• [Material fornecido]

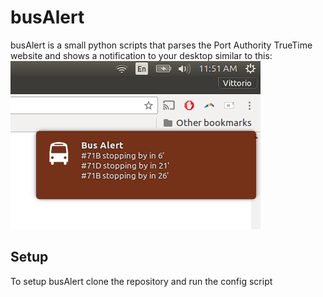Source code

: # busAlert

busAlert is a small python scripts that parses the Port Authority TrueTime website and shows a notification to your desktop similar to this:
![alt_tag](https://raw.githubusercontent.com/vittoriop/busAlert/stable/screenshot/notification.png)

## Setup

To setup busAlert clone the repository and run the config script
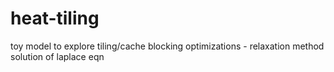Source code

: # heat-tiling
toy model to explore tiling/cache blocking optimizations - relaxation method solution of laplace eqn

• [Exercício] Reproduza literalmente todas as linhas acima, sem incluir as imagens na resposta.

• [Resultado do exercício]
Source code

: # busAlert

busAlert is a small python scripts that parses the Port Authority TrueTime website and shows a notification to your desktop similar to this:
![alt_tag](https://raw.githubusercontent.com/vittoriop/busAlert/stable/screenshot/notification.png)

## Setup

To setup busAlert clone the repository and run the config script
Source code

: # heat-tiling
toy model to explore tiling/cache blocking optimizations - relaxation method solution of laplace eqn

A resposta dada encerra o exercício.